* PROVIDED RECORDS:

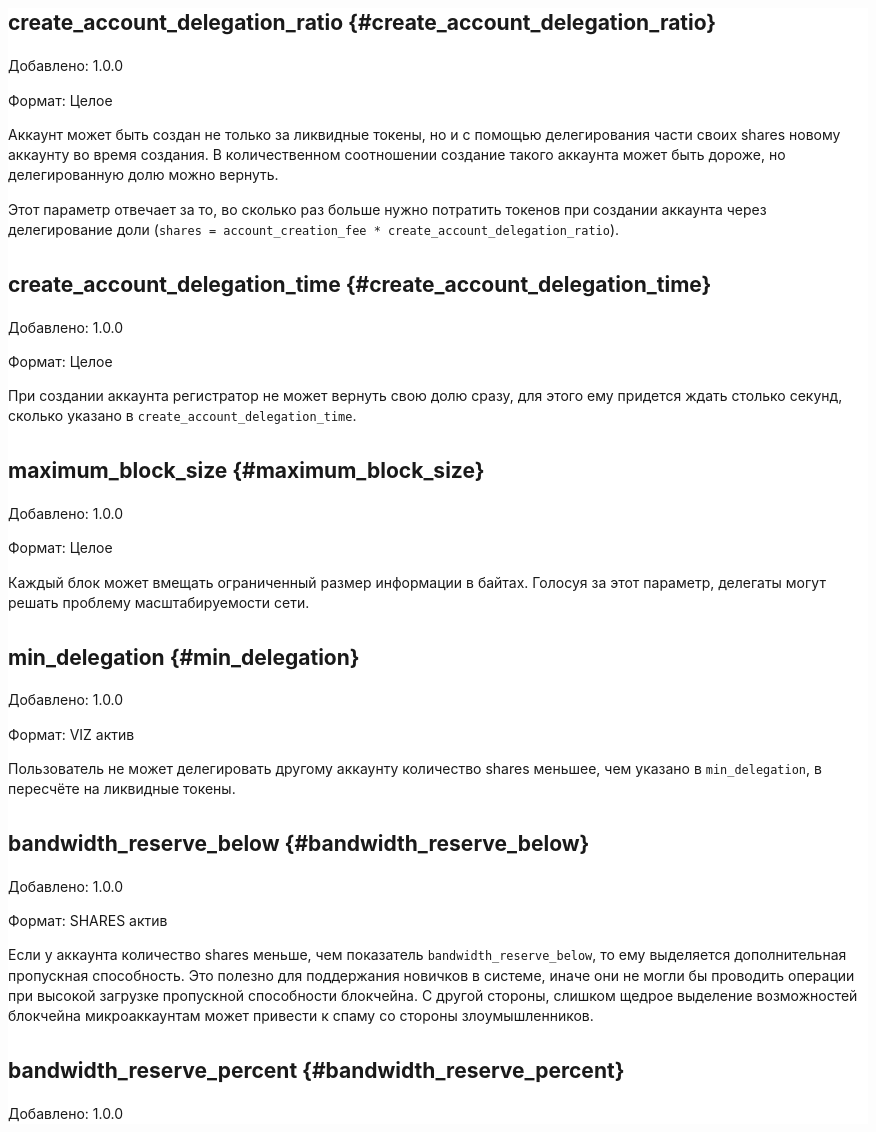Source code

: ## create_account_delegation_ratio {#create_account_delegation_ratio}

Добавлено: 1.0.0

Формат: Целое

Аккаунт может быть создан не только за ликвидные токены, но и с помощью делегирования части своих shares новому аккаунту во время создания. В количественном соотношении создание такого аккаунта может быть дороже, но делегированную долю можно вернуть.

Этот параметр отвечает за то, во сколько раз больше нужно потратить токенов при создании аккаунта через делегирование доли (``shares = account_creation_fee * create_account_delegation_ratio``).

## create_account_delegation_time {#create_account_delegation_time}

Добавлено: 1.0.0

Формат: Целое

При создании аккаунта регистратор не может вернуть свою долю сразу, для этого ему придется ждать столько секунд, сколько указано в ``create_account_delegation_time``.

## maximum_block_size {#maximum_block_size}
Добавлено: 1.0.0

Формат: Целое

Каждый блок может вмещать ограниченный размер информации в байтах. Голосуя за этот параметр, делегаты могут решать проблему масштабируемости сети.

## min_delegation {#min_delegation}
Добавлено: 1.0.0

Формат: VIZ актив

Пользователь не может делегировать другому аккаунту количество shares меньшее, чем указано в ``min_delegation``, в пересчёте на ликвидные токены.

 ## bandwidth_reserve_below {#bandwidth_reserve_below}
Добавлено: 1.0.0

Формат: SHARES актив

Если у аккаунта количество shares меньше, чем показатель ``bandwidth_reserve_below``, то ему выделяется дополнительная пропускная способность. Это полезно для поддержания новичков в системе, иначе они не могли бы проводить операции при высокой загрузке пропускной способности блокчейна. С другой стороны, слишком щедрое выделение возможностей блокчейна микроаккаунтам может привести к спаму со стороны злоумышленников.

## bandwidth_reserve_percent {#bandwidth_reserve_percent}
Добавлено: 1.0.0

* WHAT YOU HAVE TO DO:
Render every line of the material as a Markdown table with the columns Row and Text, skipping blank lines and omitting the pictures.

* ANSWER SPACE:
| Row | Text |
|---|---|
| 1 | Source code |
| 2 | : ## create_account_delegation_ratio {#create_account_delegation_ratio} |
| 3 | Добавлено: 1.0.0 |
| 4 | Формат: Целое |
| 5 | Аккаунт может быть создан не только за ликвидные токены, но и с помощью делегирования части своих shares новому аккаунту во время создания. В количественном соотношении создание такого аккаунта может быть дороже, но делегированную долю можно вернуть. |
| 6 | Этот параметр отвечает за то, во сколько раз больше нужно потратить токенов при создании аккаунта через делегирование доли (``shares = account_creation_fee * create_account_delegation_ratio``). |
| 7 | ## create_account_delegation_time {#create_account_delegation_time} |
| 8 | Добавлено: 1.0.0 |
| 9 | Формат: Целое |
| 10 | При создании аккаунта регистратор не может вернуть свою долю сразу, для этого ему придется ждать столько секунд, сколько указано в ``create_account_delegation_time``. |
| 11 | ## maximum_block_size {#maximum_block_size} |
| 12 | Добавлено: 1.0.0 |
| 13 | Формат: Целое |
| 14 | Каждый блок может вмещать ограниченный размер информации в байтах. Голосуя за этот параметр, делегаты могут решать проблему масштабируемости сети. |
| 15 | ## min_delegation {#min_delegation} |
| 16 | Добавлено: 1.0.0 |
| 17 | Формат: VIZ актив |
| 18 | Пользователь не может делегировать другому аккаунту количество shares меньшее, чем указано в ``min_delegation``, в пересчёте на ликвидные токены. |
| 19 |  ## bandwidth_reserve_below {#bandwidth_reserve_below} |
| 20 | Добавлено: 1.0.0 |
| 21 | Формат: SHARES актив |
| 22 | Если у аккаунта количество shares меньше, чем показатель ``bandwidth_reserve_below``, то ему выделяется дополнительная пропускная способность. Это полезно для поддержания новичков в системе, иначе они не могли бы проводить операции при высокой загрузке пропускной способности блокчейна. С другой стороны, слишком щедрое выделение возможностей блокчейна микроаккаунтам может привести к спаму со стороны злоумышленников. |
| 23 | ## bandwidth_reserve_percent {#bandwidth_reserve_percent} |
| 24 | Добавлено: 1.0.0 |